科学誌Natureに2005年に掲載された論文に 「赤は競技における選手のパフォーマンスを高める」 というものがあります。この論文では、2004年アテネオリンピックの格闘技種目 (ボクシング、テコンドー、レスリング) のユニフォームの色 (選手は試合前に赤と青のユニフォームに無作為に割り当てられる) と勝敗の関係を調査し、 赤のユニフォームを着た選手が青のユニフォームを着た選手と比較して、勝率が高いことが報告されています。
下の表は文献の資料を基に作成したものです。 赤と青の勝敗割合
※参照 Nature 435, (19 May 2005) Psychology: Red enhances human performance in contests

この表をみると、赤が優位なのがわかります。 ただ、その後のオリンピック(ロンドン等)では必ずしも赤が優位ではないという結果もでています。色によるスポーツの優位性は、経緯が複雑で立証するのが難しいのですね。

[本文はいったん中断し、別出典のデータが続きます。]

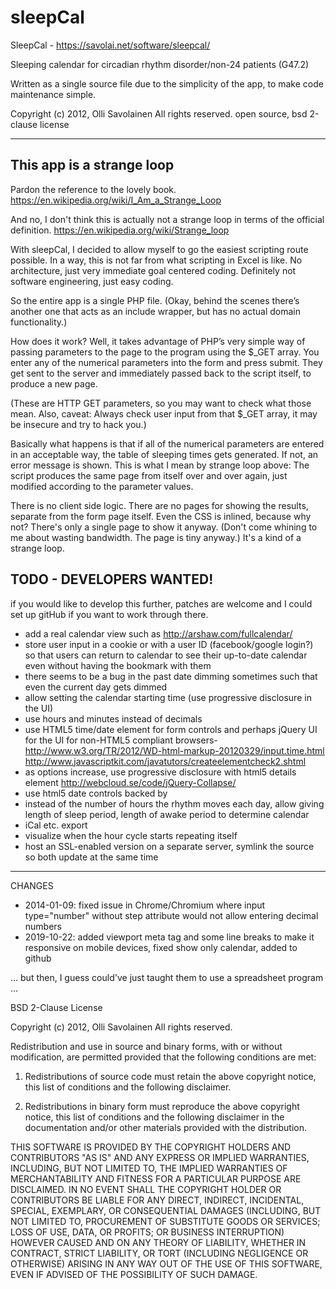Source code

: # sleepCal

SleepCal - https://savolai.net/software/sleepcal/

Sleeping calendar for circadian rhythm disorder/non-24 patients (G47.2)

Written as a single source file due to the simplicity of the app, to make code maintenance simple.

Copyright (c) 2012, Olli Savolainen 
All rights reserved. 
open source, bsd 2-clause license

***

## This app is a strange loop

Pardon the reference to the lovely book.
https://en.wikipedia.org/wiki/I_Am_a_Strange_Loop

And no, I don't think this is actually not a strange loop in terms of the official definition.
https://en.wikipedia.org/wiki/Strange_loop

With sleepCal, I decided to allow myself to go the easiest scripting route possible. In a way, this is not far from what scripting in Excel is like. No architecture, just very immediate goal centered coding. Definitely not software engineering, just easy coding.

So the entire app is a single PHP file. (Okay, behind the scenes there’s another one that acts as an include wrapper, but has no actual domain functionality.)

How does it work? Well, it takes advantage of PHP’s very simple way of passing parameters to the page to the program using the $_GET array. You enter any of the numerical parameters into the form and press submit. They get sent to the server and immediately passed back to the script itself, to produce a new page. 

(These are HTTP GET parameters, so you may want to check what those mean. 
Also, caveat: Always check user input from that $_GET array, it may be insecure and try to hack you.) 

Basically what happens is that if all of the numerical parameters are entered in an acceptable way, the table of sleeping times gets generated. If not, an error message is shown. This is what I mean by strange loop above: The script produces the same page from itself over and over again, just modified according to the parameter values. 

There is no client side logic. There are no pages for showing the results, separate from the form page itself. Even the CSS is inlined, because why not? There's only a single page to show it anyway. (Don't come whining to me about wasting bandwidth. The page is tiny anyway.) It's a kind of a strange loop.

## TODO - DEVELOPERS WANTED!

if you would like to develop this further, patches are welcome and I could set up gitHub if you want to work through there.
* add a real calendar view such as http://arshaw.com/fullcalendar/
* store user input in a cookie or with a user ID (facebook/google login?) so that users can return to calendar to see their up-to-date calendar even without having the bookmark with them
* there seems to be a bug in the past date dimming sometimes such that even the current day gets dimmed
* allow setting the calendar starting time (use progressive disclosure in the UI)
* use hours and minutes instead of decimals
* use HTML5 time/date element for form controls and perhaps jQuery UI for the UI for non-HTML5 compliant browsers- http://www.w3.org/TR/2012/WD-html-markup-20120329/input.time.html  http://www.javascriptkit.com/javatutors/createelementcheck2.shtml
* as options increase, use progressive disclosure with html5 details element http://webcloud.se/code/jQuery-Collapse/
* use html5 date controls backed by
* instead of the number of hours the rhythm moves each day, allow giving length of sleep period, length of awake period to determine calendar 
* iCal etc. export
* visualize when the hour cycle starts repeating itself
* host an SSL-enabled version on a separate server, symlink the source so both update at the same time
*** 
CHANGES
* 2014-01-09: fixed issue in Chrome/Chromium where input type="number" without step attribute would not allow entering decimal numbers
* 2019-10-22: added viewport meta tag and some line breaks to make it responsive on mobile devices, fixed show only calendar, added to github


... but then, I guess could've just taught them to use a spreadsheet program ...


BSD 2-Clause License

Copyright (c) 2012, Olli Savolainen
All rights reserved.

Redistribution and use in source and binary forms, with or without
modification, are permitted provided that the following conditions are met:

1. Redistributions of source code must retain the above copyright notice, this
   list of conditions and the following disclaimer.

2. Redistributions in binary form must reproduce the above copyright notice,
   this list of conditions and the following disclaimer in the documentation
   and/or other materials provided with the distribution.

THIS SOFTWARE IS PROVIDED BY THE COPYRIGHT HOLDERS AND CONTRIBUTORS "AS IS"
AND ANY EXPRESS OR IMPLIED WARRANTIES, INCLUDING, BUT NOT LIMITED TO, THE
IMPLIED WARRANTIES OF MERCHANTABILITY AND FITNESS FOR A PARTICULAR PURPOSE ARE
DISCLAIMED. IN NO EVENT SHALL THE COPYRIGHT HOLDER OR CONTRIBUTORS BE LIABLE
FOR ANY DIRECT, INDIRECT, INCIDENTAL, SPECIAL, EXEMPLARY, OR CONSEQUENTIAL
DAMAGES (INCLUDING, BUT NOT LIMITED TO, PROCUREMENT OF SUBSTITUTE GOODS OR
SERVICES; LOSS OF USE, DATA, OR PROFITS; OR BUSINESS INTERRUPTION) HOWEVER
CAUSED AND ON ANY THEORY OF LIABILITY, WHETHER IN CONTRACT, STRICT LIABILITY,
OR TORT (INCLUDING NEGLIGENCE OR OTHERWISE) ARISING IN ANY WAY OUT OF THE USE
OF THIS SOFTWARE, EVEN IF ADVISED OF THE POSSIBILITY OF SUCH DAMAGE.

ユニフォームの色によって勝率に差があるとはびっくりだね!
やっぱり私たちのユニフォーム、先生に相談に行こうよ~!!


■スポーツの道具や場所と色の関係

私たちは、陸上部なので、大会に出場するため、色々な競技場に行くことがあります。陸上競技場はトラックがレンガ色のものと青いものがあります。
もともとはレンガ色のトラックだったそうなのですが、近年青色のトラックが増え、日本にある約470ヶ所の公認陸上競技場のうち、30ヶ所ぐらいが青色になっているそうです。そういえば、今年の夏に開催されたリオオリンピックのトラックが青色だったことは記憶に新しいですね。
青色トラックの導入は、トラックの色を青にすることで視野が安定し記録が伸びる、集中できるといった理由から行われていますが、その一方で、色に不慣れのために、記録に影響がある といった声もあるようです。
※参照・参考記事「マイナビ進学U17」
青いトラック レンガ色トラック
※リオオリンピックの青色のタイプのトラック ※ロンドンオリンピックのレンガ色のタイプのトラック


その他のスポーツでも、道具の色を青色に変えることにより、効果をあげているものがあります。
卓球の卓球台や、野球のキャッチャーのミットなどで青を使用する例があります。

 私はよくあるレンガ色のトラックのが走りやすいな。青だと落ち着かなくて。
 そう?私は青のトラックのが好きだけど。
 私は跳躍競技だから、あまり関係ないかな~ そういえばさ、今年の体育祭、5色の組でどこが優勝したのだっけ?
あっ...赤だ~...


まとめ 色とスポーツの優位性の関係は、同条件(気温などの環境・選手のコンディション・毎回同じパフォーマンスができるか?など複雑なため、立証するのが難しいですね)
私たちも実際に色を変えて(例・ハードルのバーの色を変えてみる、色の違うトラックの競技場で走ってみる等)競技で試してみたかったのですが、 「同じコンディション・同じ走力」で試すことが難しく実験の計画がたてられませんでした。 自分が落ち着いた気分の方がパフォーマンスを発揮できるのか?それとも少し興奮状態のほうがいいのか?見極めながら「ライト・トーナス値」を上手く活用していきましょう!